The primary outcomes of this study were kept PCP follow-up visits within seven days and readmission within 30 days of discharge. We focused on PCP visits within seven days, as this has been the measure used in prior research,5,7 but conducted a sensitivity analysis of PCP follow-up within 14 days. No-shows for the scheduled follow-up PCP appointments were not included. We focused on readmissions within 30 days of discharge, given this is the measure used in the HRRP,16 but conducted a sensitivity analysis of 14 days. Secondary outcomes included ED revisit within the 30 days. Given the data available, we only observed physician visits and hospitalizations that occurred within the Beth Israel Deaconess system.

Analyses

We conducted two analyses to assess whether the implementation of the postdischarge appointment service was associated with an increase in PCP follow-up and a decrease in the readmission rate.

In the first analysis, we focused only on hospitalizations from the medical and cardiology services during the postintervention period between January 2011 and September 2015 (n = 17,582). We compared the PCP follow-up rate and the readmission rate among hospitalizations where the postdischarge appointment service was used versus those where it was not used. We used a multivariable logistic regression, and the covariates included in the model were age, gender, hospital length of stay, and diagnosis-related group (DRG) cost weight. The DRG cost weight captures the average resources used to treat Medicare patients’ hospitalizations within a given DRG category and was used as a surrogate marker for the complexity of hospitalization.17 Instead of presenting odds ratios, we used predictive margins to generate adjusted percentage point estimates of the differences in our outcomes associated with the use of the postdischarge appointment service.18

In our second analysis, we examined the period before and after the introduction of the postdischarge appointment service (September 2008 through October 2015, n = 20,918). Among these hospitalizations, we conducted an instrumental variable analysis to address the concern that there are unmeasured differences between those patients who receive the discharge appointment service and those who do not. Instrumental variable analyses are used to estimate causal relationships in observational studies.19 A valid instrument is associated with the explanatory variable (use of the postdischarge appointment service) but has no independent effect on the outcomes (follow-up visits, readmissions). In this analysis, our set of instruments was the day of the week of admission (indicator variable for each day) interacted with the time period (pre- vs postintervention period).
•••
* [PROBLEMS TO SOLVE]:
**A.** Answer these questions using the study methods text:
(i) Within how many days of discharge did a kept PCP follow-up visit have to occur to count as a primary outcome?
(ii) What measure served as a surrogate marker for the complexity of hospitalization?
(iii) What was the set of instruments in the second analysis?
**B.** Reproduce the part of the study methods text that opens with the words containing "We conducted two" and closes with "the readmission rate.".

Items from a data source
•••
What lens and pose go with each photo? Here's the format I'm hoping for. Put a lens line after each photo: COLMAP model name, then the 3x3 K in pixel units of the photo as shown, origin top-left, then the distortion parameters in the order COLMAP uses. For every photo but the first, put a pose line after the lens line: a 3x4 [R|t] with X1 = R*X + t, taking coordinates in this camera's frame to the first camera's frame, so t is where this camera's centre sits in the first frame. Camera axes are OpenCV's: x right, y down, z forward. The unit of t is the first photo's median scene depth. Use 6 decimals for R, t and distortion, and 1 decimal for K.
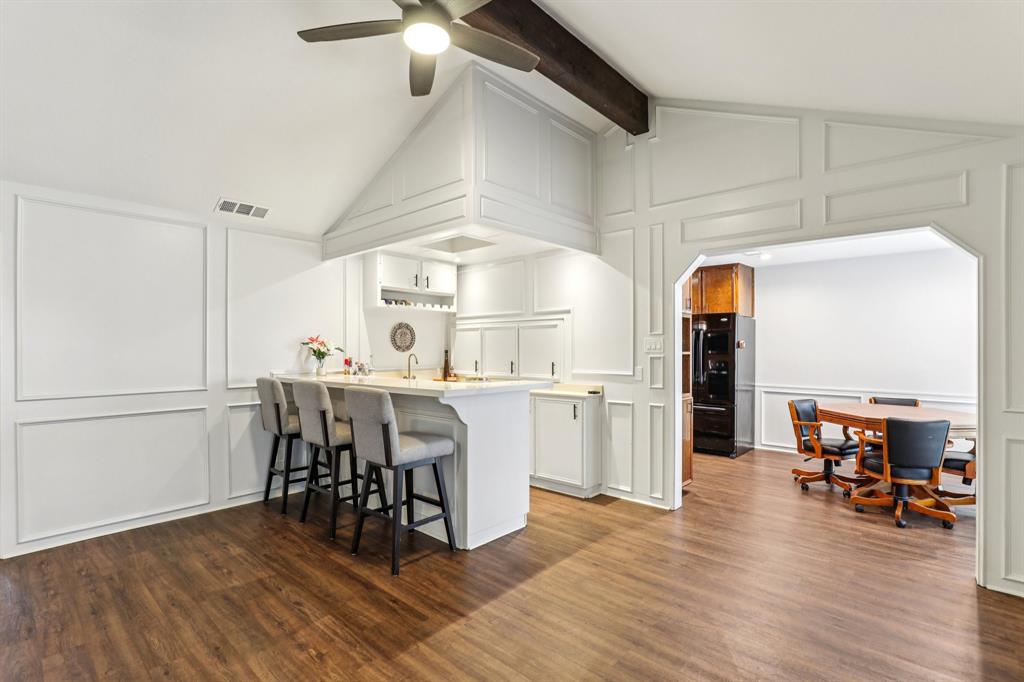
lens RADIAL K [[480.1, 0, 512.0], [0, 480.1, 341.0], [0, 0, 1]] dist [-0.011892, 0.007574]
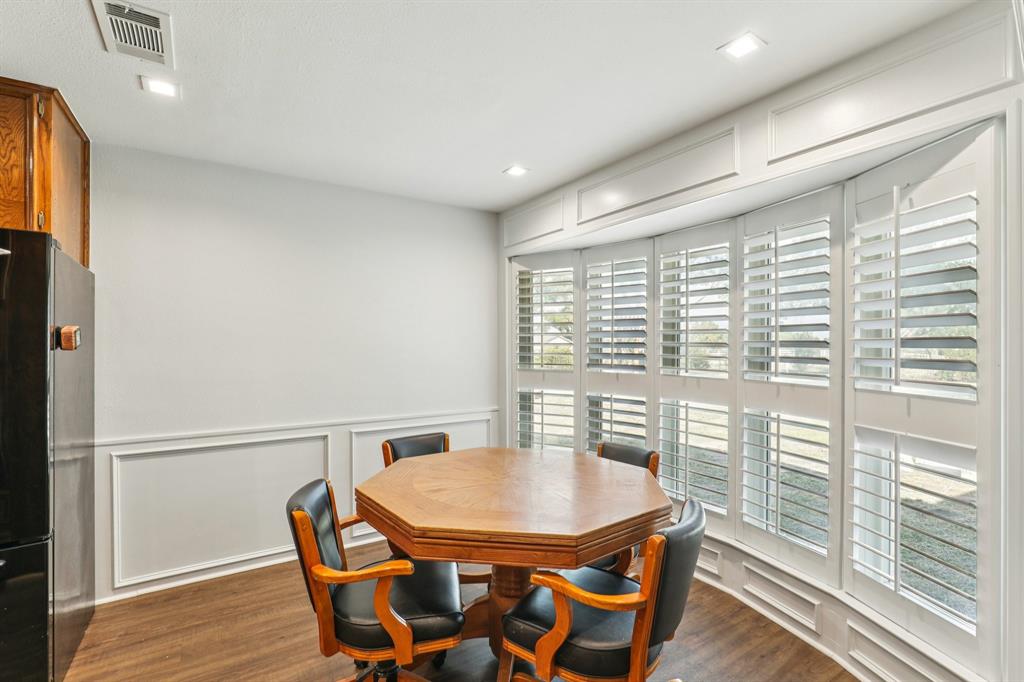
lens RADIAL K [[469.4, 0, 514.6], [0, 469.4, 347.7], [0, 0, 1]] dist [-0.023656, 0.000307]
pose [[0.238864, -0.004931, 0.971040, 0.335986], [-0.004012, 0.999974, 0.006064, 0.016525], [-0.971045, -0.005344, 0.238838, 0.856404]]
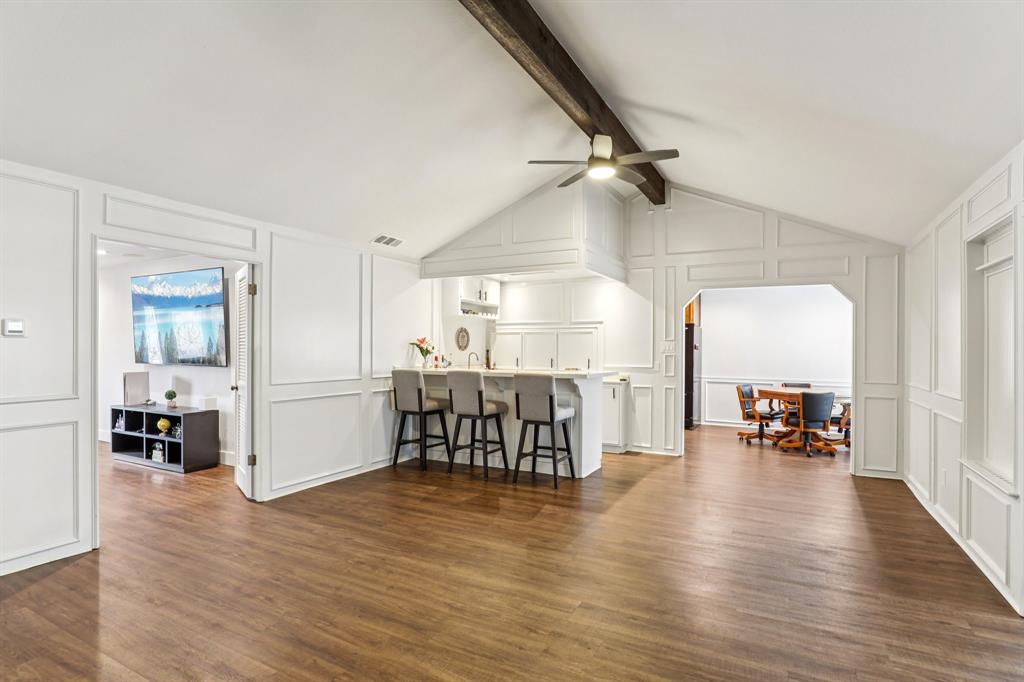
lens RADIAL K [[518.6, 0, 512.8], [0, 518.6, 338.1], [0, 0, 1]] dist [-0.002888, -0.000436]
pose [[0.970524, 0.012284, 0.240689, -0.536812], [-0.011188, 0.999920, -0.005920, -0.004855], [-0.240743, 0.003053, 0.970584, -0.433256]]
•••
* [ANSWERS PER TASK]:
**A.**
(i) Within seven days.
(ii) The diagnosis-related group (DRG) cost weight.
(iii) The day of the week of admission (an indicator variable for each day) interacted with the time period (pre- vs postintervention period).

**B.**
We conducted two analyses to assess whether the implementation of the postdischarge appointment service was associated with an increase in PCP follow-up and a decrease in the readmission rate.